También en relación con la prestación por desempleo, la nueva normativa de fomento del empleo autónomo incluye novedades para quienes quieren cobrarla de una vez e invertir ese importe en su proyecto, lo que se conoce como capitalización del desempleo. Aunque esta era una posibilidad que ya existía, la nueva ley amplía sus posibilidades, eliminando algunas trabas.  La novedad más importante es que ahora es posible dedicar la totalidad de la cantidad cobrada a la inversión inicial. Además, se podrá utilizar para realizar una aportación al capital social de todo tipo de sociedades mercantiles de nueva creación –siempre que se tenga el control efectivo de la misma– y utilizar la capitalización para cubrir los gastos de constitución así como para adquirir servicios específicos de asesoramiento, formación e información.

Este intento de configurar un hábitat favorable a los autónomos también tiene algunos cabos sueltos, en forma de medidas que actúan en sentido contrario. El caso más claro es probablemente el de la ampliación de los colectivos a los que se impide tributar por estimación objetiva –los conocidos como módulos– lo que, según algunos cálculos, supone que en torno a 300.000 autónomos hayan tenido que pasar a pagar sus impuestos por estimación directa, esto es, pagando sus tributos en función de sus ingresos netos. “Esto aumenta enormemente la carga de papeleo, lo que obliga a dedicar tiempo o dinero, contratando una asesoría, a una labor que no tiene ningún efecto positivo en la actividad”, señala Patricia Oreña, que no tiene dudas a la hora de señalar la motivación que ha movido al legislador a tomar una medida como esta: “Contra toda lógica y toda evidencia, a los autónomos se nos sigue viendo como un foco de fraude.
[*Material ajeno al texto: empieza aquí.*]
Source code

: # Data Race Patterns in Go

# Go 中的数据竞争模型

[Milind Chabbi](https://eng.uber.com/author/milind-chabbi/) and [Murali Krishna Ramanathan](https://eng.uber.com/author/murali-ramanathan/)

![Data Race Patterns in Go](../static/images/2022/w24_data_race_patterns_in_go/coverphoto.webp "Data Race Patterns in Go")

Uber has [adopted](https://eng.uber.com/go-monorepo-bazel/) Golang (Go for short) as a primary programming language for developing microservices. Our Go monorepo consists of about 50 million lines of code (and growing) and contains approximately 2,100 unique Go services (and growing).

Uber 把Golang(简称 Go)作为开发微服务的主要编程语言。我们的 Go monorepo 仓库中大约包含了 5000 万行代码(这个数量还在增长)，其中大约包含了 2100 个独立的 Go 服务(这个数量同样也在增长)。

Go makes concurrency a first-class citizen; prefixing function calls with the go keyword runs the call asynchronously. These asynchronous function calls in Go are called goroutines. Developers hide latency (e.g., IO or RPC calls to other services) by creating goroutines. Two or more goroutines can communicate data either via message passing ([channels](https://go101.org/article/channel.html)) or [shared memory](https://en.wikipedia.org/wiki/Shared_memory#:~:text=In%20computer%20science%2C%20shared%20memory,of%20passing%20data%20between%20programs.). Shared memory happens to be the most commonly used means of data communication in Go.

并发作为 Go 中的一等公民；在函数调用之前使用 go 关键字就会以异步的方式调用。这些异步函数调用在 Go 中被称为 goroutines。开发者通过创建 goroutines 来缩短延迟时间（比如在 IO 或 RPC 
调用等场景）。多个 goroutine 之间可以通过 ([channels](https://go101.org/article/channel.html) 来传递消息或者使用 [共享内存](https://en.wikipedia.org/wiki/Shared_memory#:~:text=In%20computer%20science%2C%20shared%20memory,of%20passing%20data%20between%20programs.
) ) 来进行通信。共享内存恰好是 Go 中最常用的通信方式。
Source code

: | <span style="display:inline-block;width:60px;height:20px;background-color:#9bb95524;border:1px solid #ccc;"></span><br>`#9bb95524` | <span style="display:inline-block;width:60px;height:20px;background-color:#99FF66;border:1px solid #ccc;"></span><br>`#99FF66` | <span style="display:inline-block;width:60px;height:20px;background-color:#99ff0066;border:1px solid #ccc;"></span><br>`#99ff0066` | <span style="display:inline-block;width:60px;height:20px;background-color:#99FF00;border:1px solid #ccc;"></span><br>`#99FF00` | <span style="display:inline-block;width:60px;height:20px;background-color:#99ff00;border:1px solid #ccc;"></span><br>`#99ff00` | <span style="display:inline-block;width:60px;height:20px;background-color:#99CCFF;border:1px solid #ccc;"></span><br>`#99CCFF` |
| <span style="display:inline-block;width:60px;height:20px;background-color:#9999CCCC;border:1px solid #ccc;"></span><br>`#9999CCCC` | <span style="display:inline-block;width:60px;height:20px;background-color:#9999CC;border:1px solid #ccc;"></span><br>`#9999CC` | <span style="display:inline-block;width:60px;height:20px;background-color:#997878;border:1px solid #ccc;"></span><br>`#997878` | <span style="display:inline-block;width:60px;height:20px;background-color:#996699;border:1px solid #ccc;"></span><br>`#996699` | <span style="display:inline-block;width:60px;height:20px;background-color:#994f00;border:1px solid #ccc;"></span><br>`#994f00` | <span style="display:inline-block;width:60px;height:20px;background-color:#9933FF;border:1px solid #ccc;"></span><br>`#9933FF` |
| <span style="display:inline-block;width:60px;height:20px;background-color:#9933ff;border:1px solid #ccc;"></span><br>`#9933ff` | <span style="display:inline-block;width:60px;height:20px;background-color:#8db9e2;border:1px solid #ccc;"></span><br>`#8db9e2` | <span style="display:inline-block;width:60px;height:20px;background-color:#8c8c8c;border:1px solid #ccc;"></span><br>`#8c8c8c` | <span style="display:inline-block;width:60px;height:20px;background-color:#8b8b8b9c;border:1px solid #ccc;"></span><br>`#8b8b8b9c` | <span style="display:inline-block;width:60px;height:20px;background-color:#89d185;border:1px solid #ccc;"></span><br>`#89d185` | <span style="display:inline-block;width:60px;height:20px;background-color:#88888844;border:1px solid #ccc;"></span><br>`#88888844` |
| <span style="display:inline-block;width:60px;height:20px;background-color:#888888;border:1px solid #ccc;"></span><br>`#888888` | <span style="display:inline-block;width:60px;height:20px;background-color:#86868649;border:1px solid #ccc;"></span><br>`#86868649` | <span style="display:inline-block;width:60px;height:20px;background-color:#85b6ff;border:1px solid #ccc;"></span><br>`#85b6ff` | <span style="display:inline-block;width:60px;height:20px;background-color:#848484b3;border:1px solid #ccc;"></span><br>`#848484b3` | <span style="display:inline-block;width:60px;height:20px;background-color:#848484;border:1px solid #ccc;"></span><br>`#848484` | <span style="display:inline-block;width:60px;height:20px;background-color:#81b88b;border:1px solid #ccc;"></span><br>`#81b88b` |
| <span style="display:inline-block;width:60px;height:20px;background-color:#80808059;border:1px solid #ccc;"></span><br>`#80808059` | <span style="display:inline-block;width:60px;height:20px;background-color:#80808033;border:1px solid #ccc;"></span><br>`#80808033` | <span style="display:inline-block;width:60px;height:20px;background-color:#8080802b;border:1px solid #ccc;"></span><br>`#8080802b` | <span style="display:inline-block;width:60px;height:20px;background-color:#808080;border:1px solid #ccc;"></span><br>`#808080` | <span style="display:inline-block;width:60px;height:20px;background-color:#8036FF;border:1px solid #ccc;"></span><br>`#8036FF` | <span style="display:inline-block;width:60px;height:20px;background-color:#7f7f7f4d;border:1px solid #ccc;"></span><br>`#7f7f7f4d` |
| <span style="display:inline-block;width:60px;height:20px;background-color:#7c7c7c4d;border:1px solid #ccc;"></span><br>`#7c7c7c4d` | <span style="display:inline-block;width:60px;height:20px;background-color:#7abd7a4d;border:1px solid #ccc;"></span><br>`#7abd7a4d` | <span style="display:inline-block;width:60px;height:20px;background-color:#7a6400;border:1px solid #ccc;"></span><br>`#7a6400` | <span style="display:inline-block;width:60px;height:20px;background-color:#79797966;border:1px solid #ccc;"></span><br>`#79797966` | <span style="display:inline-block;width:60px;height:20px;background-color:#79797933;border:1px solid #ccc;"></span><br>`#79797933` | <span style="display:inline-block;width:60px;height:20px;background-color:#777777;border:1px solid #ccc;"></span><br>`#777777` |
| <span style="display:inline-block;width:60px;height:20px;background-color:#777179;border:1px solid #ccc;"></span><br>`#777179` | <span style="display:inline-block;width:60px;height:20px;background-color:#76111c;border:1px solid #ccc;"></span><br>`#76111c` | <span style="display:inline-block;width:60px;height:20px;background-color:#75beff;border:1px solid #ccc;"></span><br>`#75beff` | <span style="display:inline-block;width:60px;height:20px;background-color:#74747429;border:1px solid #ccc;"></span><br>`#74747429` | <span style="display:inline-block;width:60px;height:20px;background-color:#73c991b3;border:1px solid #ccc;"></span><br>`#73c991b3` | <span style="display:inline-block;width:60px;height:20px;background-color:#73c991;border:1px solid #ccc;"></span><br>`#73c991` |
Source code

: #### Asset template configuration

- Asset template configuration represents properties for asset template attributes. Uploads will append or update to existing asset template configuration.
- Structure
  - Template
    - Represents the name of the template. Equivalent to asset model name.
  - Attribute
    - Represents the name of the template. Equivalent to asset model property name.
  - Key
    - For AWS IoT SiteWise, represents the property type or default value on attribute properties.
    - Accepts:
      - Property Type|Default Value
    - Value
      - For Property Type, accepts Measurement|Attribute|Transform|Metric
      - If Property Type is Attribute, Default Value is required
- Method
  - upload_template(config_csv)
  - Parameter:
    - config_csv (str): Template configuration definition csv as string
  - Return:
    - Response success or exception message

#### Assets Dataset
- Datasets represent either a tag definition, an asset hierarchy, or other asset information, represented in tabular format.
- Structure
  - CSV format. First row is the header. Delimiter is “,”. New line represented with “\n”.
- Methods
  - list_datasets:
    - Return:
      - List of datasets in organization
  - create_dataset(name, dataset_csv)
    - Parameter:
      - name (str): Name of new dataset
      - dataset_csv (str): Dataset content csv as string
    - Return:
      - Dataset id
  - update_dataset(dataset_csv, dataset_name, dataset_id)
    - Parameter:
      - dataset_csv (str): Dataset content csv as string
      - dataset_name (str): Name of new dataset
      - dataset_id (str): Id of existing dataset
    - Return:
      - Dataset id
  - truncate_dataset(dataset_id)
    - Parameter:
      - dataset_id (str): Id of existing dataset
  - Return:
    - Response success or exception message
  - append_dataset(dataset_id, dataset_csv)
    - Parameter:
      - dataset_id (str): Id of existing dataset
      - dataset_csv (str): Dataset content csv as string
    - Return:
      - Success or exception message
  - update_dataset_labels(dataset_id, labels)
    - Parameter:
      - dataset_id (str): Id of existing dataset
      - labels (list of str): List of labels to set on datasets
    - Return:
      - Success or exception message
Los propios bancos han detectado que hay una oportunidad de negocio financiándonos el adelanto del pago de impuestos. No creo que haya un ejemplo más claro de las dificultades de liquidez a las que nos enfrentamos para cumplir con nuestras obligaciones tributarias, y también de que los autónomos somos buenos pagadores porque, ¿qué banco financia a un moroso?”.